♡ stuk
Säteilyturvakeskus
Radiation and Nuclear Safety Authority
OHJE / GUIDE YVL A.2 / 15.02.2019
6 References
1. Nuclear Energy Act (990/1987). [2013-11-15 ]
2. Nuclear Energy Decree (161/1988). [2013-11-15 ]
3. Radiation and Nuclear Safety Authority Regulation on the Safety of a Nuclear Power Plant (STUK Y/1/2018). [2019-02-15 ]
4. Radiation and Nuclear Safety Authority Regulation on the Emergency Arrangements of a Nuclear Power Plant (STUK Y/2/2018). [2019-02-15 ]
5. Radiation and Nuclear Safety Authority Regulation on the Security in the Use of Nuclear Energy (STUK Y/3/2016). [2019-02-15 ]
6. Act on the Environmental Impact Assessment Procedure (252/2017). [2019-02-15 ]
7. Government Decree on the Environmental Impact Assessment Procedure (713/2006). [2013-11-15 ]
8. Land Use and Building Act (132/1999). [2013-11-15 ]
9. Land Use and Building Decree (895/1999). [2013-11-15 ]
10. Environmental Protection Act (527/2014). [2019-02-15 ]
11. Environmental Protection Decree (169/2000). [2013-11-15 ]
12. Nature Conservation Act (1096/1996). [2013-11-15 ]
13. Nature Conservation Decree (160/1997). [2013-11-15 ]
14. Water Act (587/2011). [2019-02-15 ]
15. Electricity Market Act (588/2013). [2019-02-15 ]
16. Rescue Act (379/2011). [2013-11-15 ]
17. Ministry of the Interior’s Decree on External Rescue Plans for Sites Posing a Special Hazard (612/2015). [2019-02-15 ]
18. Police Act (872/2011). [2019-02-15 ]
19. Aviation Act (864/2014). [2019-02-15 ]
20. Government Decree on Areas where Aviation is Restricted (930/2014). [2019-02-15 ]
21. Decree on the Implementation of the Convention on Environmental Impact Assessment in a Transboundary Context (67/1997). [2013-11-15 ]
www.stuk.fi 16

==

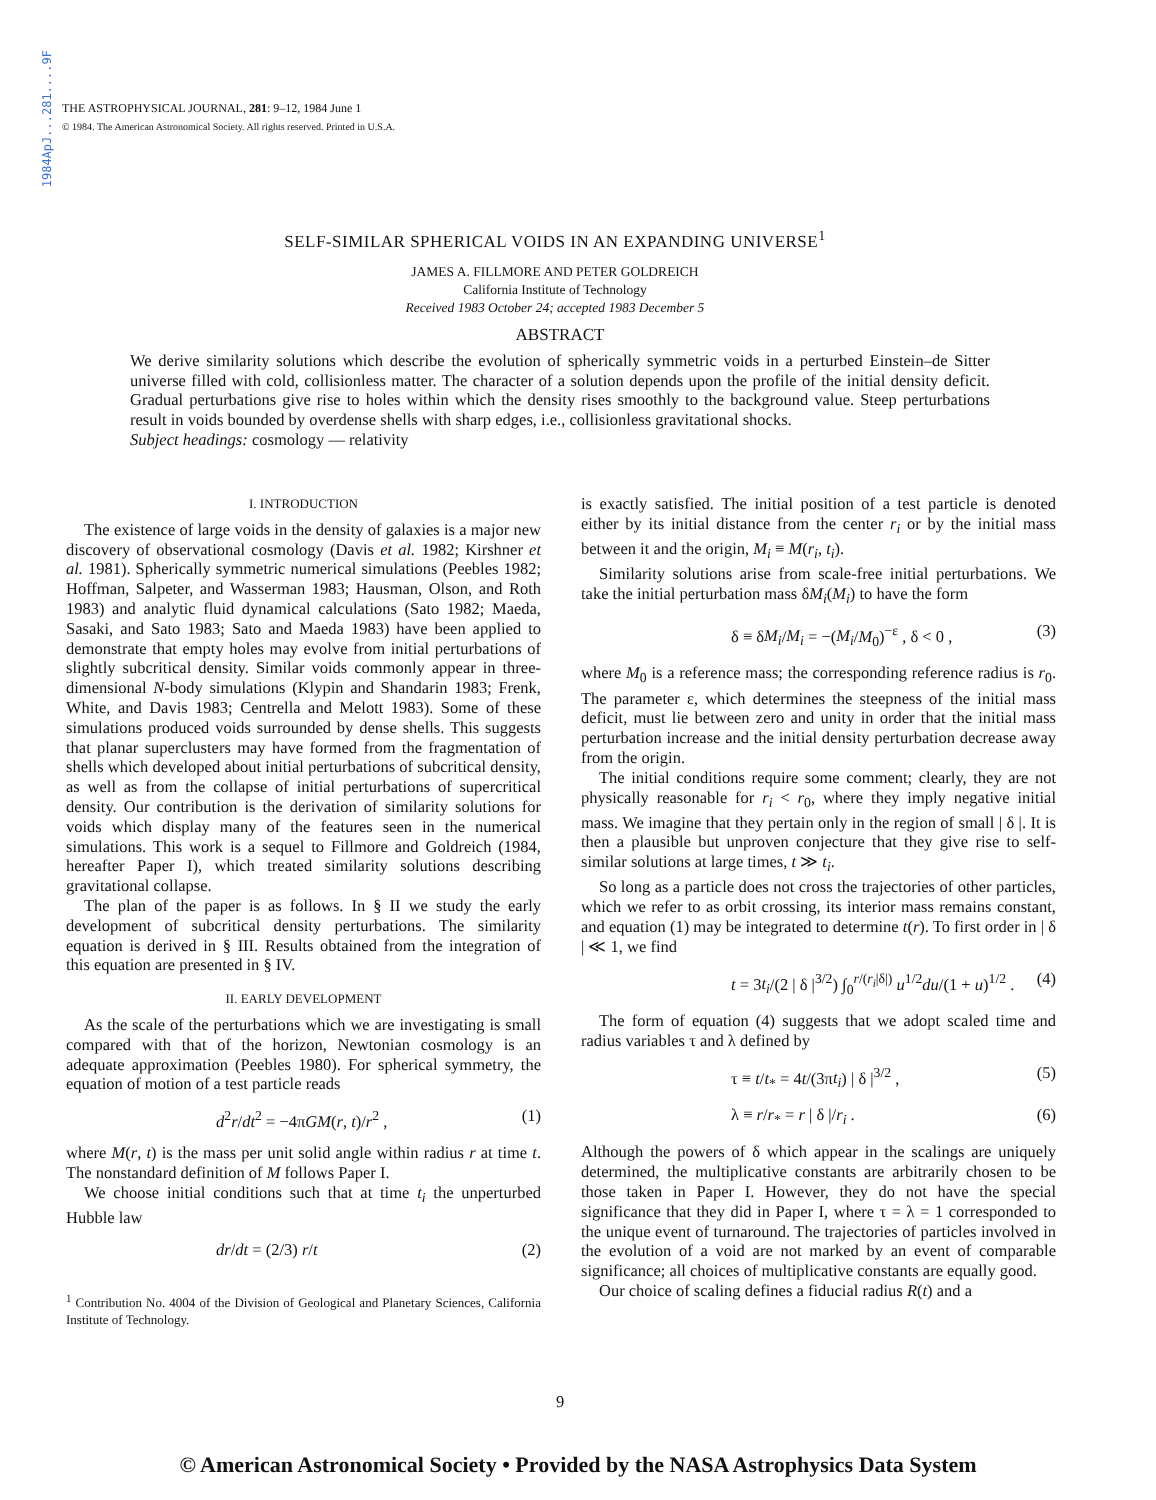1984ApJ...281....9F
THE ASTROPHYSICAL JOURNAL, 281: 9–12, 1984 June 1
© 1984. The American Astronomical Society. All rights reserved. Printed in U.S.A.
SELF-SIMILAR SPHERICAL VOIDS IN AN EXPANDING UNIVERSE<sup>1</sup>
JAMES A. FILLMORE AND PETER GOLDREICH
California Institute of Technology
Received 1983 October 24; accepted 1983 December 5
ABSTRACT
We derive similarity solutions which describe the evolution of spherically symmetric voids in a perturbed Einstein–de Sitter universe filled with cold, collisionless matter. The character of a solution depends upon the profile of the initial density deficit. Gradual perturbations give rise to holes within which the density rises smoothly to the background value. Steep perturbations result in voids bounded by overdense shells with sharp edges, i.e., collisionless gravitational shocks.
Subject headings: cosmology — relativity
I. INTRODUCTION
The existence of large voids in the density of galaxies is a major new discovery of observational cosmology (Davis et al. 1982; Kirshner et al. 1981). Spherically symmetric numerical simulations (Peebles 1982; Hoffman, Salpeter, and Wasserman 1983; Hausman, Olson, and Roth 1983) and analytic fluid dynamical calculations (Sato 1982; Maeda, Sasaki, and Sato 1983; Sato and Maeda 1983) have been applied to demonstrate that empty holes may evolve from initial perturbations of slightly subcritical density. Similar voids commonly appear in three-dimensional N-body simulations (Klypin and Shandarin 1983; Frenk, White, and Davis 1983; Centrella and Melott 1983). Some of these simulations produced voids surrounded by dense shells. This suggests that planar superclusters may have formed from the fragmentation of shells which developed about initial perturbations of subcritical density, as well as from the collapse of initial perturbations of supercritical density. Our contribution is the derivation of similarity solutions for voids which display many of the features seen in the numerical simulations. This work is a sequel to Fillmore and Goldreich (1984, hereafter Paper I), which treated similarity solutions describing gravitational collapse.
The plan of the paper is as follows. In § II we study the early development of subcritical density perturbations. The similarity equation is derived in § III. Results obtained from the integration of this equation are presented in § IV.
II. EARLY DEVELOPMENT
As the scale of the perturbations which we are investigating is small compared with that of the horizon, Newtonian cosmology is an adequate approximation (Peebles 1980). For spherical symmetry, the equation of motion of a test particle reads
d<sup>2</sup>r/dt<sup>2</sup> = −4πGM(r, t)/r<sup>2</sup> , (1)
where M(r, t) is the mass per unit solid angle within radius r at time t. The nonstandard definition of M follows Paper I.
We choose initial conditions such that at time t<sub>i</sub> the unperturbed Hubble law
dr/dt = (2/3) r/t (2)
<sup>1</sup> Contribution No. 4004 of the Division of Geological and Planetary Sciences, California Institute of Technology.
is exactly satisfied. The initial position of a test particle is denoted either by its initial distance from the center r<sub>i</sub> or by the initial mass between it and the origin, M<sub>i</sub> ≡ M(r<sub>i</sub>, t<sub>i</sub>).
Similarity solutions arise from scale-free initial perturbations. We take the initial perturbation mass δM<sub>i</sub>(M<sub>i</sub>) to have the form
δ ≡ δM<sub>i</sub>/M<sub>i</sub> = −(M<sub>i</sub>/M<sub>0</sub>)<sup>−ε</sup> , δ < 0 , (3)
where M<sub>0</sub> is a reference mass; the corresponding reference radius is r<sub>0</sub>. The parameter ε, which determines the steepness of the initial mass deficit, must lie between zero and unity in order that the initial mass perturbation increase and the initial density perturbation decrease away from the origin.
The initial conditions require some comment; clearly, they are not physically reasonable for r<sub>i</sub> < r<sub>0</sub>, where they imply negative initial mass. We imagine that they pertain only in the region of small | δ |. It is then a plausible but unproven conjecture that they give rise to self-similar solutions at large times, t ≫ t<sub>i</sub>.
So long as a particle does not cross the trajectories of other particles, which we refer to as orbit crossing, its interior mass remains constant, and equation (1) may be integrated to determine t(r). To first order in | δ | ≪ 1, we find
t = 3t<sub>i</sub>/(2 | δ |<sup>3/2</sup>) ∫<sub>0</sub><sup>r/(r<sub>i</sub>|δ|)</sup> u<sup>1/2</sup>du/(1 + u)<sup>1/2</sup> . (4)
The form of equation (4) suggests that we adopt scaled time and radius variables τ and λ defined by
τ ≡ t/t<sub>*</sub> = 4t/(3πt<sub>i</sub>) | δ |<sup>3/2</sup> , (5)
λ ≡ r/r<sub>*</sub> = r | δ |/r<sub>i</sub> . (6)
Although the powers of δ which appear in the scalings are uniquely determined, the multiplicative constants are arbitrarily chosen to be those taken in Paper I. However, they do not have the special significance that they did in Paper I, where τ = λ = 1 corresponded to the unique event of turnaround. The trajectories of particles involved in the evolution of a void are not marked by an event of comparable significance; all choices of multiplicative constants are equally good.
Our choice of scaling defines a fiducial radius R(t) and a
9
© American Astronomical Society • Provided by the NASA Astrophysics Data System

### TASK STATEMENT
Retype the portion of the data above that starts on the line with "15. Electricity Market" and finishes on the line with "20. Government Decree", including both of those lines.

### ANSWER TO THIS PROBLEM
15. Electricity Market Act (588/2013). [2019-02-15 ]
16. Rescue Act (379/2011). [2013-11-15 ]
17. Ministry of the Interior’s Decree on External Rescue Plans for Sites Posing a Special Hazard (612/2015). [2019-02-15 ]
18. Police Act (872/2011). [2019-02-15 ]
19. Aviation Act (864/2014). [2019-02-15 ]
20. Government Decree on Areas where Aviation is Restricted (930/2014). [2019-02-15 ]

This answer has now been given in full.